═══ TEXT SECTION

Cleansing Fire

Defending Truth and Tradition in the Roman Catholic Church

Let’s Talk Jacuzzi Fonts: Part 4

January 15th, 2011, Promulgated by Bernie

Part 1, Part 2, Part 3

Figure 1

The inclusion of cistern style fonts in new and renovated churches is, in my opinion, a positive development. Their prominent placement, just inside the doors of new churches (Fig. 1), symbolizes the gateway significance of Baptism to a life in Christ. They remind us, vividly, of the spiritual transformation brought about by the sacrament. In Catholic tradition prior to the Second Vatican Council, baptismal fonts were off to the side or in separate chapels, and used mostly for baptisms conducted privately. Holy water fonts at the doors were meant to remind us of our own Baptism for we seldom witnessed an actual Baptism. Private Baptism is still an option, of course, and should be. But now the congregation at Mass can sometimes experience its role as the Church bringing forth new life in Baptism. Can that be a bad thing? We should welcome the cistern fonts as powerful additional symbols of the importance of Baptism in the liturgical life of the Church.

══════
═══ EXTRACTED INFORMATION

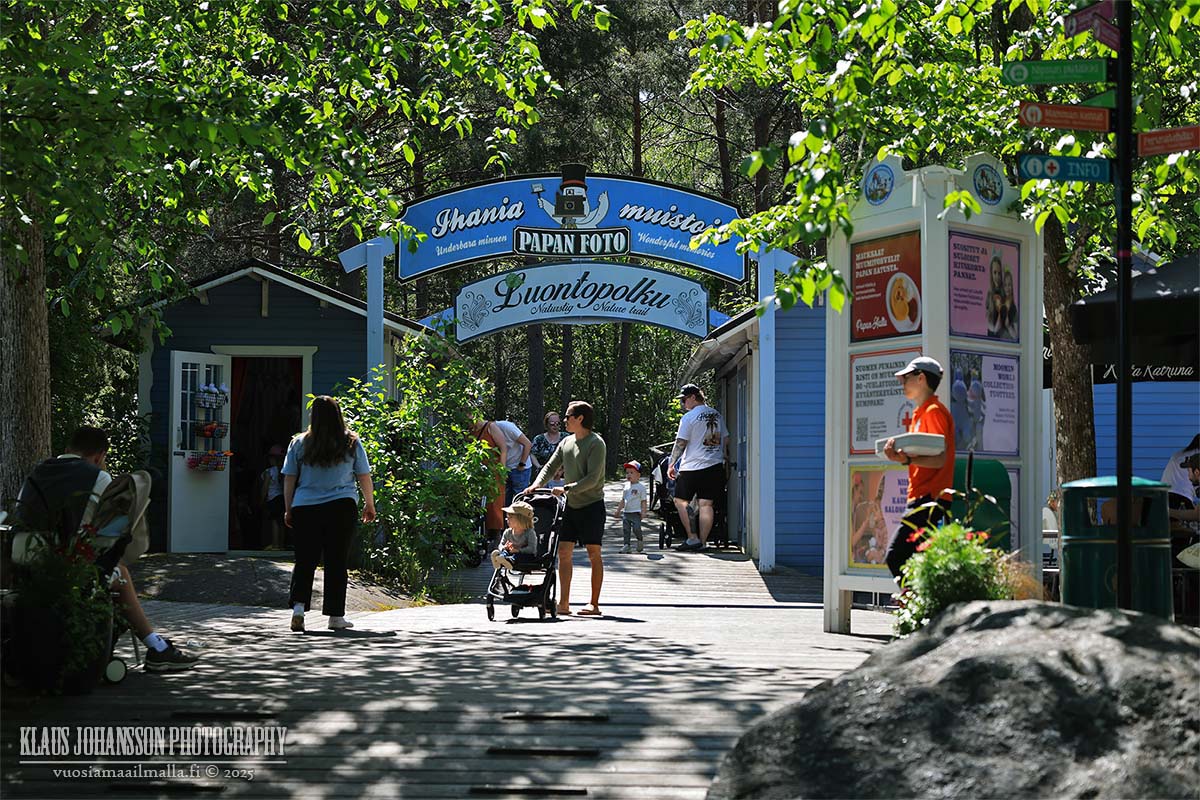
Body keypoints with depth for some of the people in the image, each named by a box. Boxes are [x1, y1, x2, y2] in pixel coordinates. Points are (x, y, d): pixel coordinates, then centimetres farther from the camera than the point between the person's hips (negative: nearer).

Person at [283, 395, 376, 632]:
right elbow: (364, 477, 9)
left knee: (304, 561, 7)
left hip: (305, 508, 1)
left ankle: (298, 605, -10)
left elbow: (289, 479, 6)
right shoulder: (351, 442, 3)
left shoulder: (299, 444, 4)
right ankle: (335, 615, 6)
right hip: (342, 507, -1)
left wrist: (288, 510, 14)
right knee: (337, 562, 5)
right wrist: (369, 504, 21)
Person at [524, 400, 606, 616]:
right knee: (563, 551, 3)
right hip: (572, 505, 7)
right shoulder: (566, 443, 12)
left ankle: (594, 604, 2)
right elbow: (551, 467, 12)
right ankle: (563, 603, 6)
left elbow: (592, 478, -19)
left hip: (592, 504, -7)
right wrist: (537, 484, -7)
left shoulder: (596, 444, -11)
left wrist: (567, 488, -26)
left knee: (594, 554, -2)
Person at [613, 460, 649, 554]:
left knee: (636, 528, -12)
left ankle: (639, 540, 15)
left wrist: (643, 512, -13)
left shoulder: (641, 487, -4)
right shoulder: (626, 486, 14)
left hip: (636, 512, -6)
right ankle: (627, 545, 7)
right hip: (626, 512, 6)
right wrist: (618, 510, 19)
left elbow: (644, 501, -5)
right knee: (626, 529, 3)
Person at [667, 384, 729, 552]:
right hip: (716, 466, 6)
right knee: (706, 504, 4)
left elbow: (680, 444, -9)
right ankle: (702, 542, 2)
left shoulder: (689, 418, -10)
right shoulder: (716, 415, 10)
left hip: (692, 467, -6)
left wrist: (671, 465, -1)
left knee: (681, 501, 6)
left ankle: (693, 538, -1)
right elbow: (725, 440, 15)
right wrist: (722, 458, 27)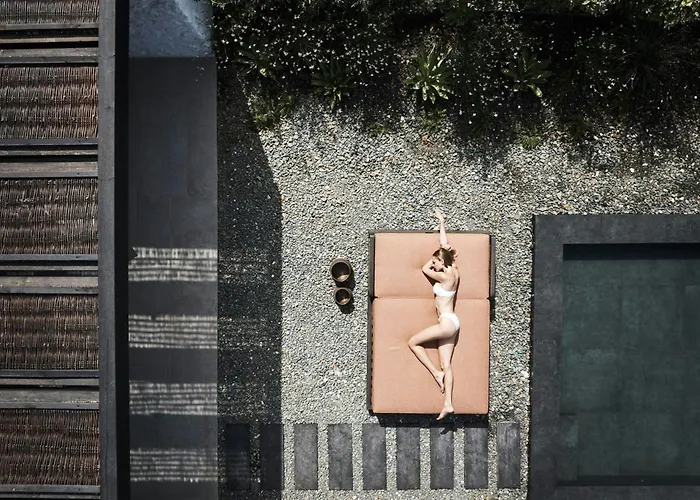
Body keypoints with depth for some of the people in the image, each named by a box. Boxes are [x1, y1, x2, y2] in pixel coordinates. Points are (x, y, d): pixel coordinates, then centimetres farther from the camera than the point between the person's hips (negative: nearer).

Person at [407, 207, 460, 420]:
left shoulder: (445, 276, -15)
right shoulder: (453, 271, 8)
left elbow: (425, 269, -2)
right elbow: (444, 245, 17)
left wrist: (436, 257, 6)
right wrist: (441, 222, 23)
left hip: (447, 322, -9)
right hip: (450, 323, 9)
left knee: (413, 342, 0)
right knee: (446, 364, 3)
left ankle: (436, 373, 0)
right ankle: (448, 404, -1)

══════

ACTIVITY: Please reproduce the post on cistern baptismal fonts in full, word for word, from its opening line through its final sentence.

COMPLETED TASK:
Cleansing Fire

Defending Truth and Tradition in the Roman Catholic Church

Let’s Talk Jacuzzi Fonts: Part 4

January 15th, 2011, Promulgated by Bernie

Part 1, Part 2, Part 3

Figure 1

The inclusion of cistern style fonts in new and renovated churches is, in my opinion, a positive development. Their prominent placement, just inside the doors of new churches (Fig. 1), symbolizes the gateway significance of Baptism to a life in Christ. They remind us, vividly, of the spiritual transformation brought about by the sacrament. In Catholic tradition prior to the Second Vatican Council, baptismal fonts were off to the side or in separate chapels, and used mostly for baptisms conducted privately. Holy water fonts at the doors were meant to remind us of our own Baptism for we seldom witnessed an actual Baptism. Private Baptism is still an option, of course, and should be. But now the congregation at Mass can sometimes experience its role as the Church bringing forth new life in Baptism. Can that be a bad thing? We should welcome the cistern fonts as powerful additional symbols of the importance of Baptism in the liturgical life of the Church.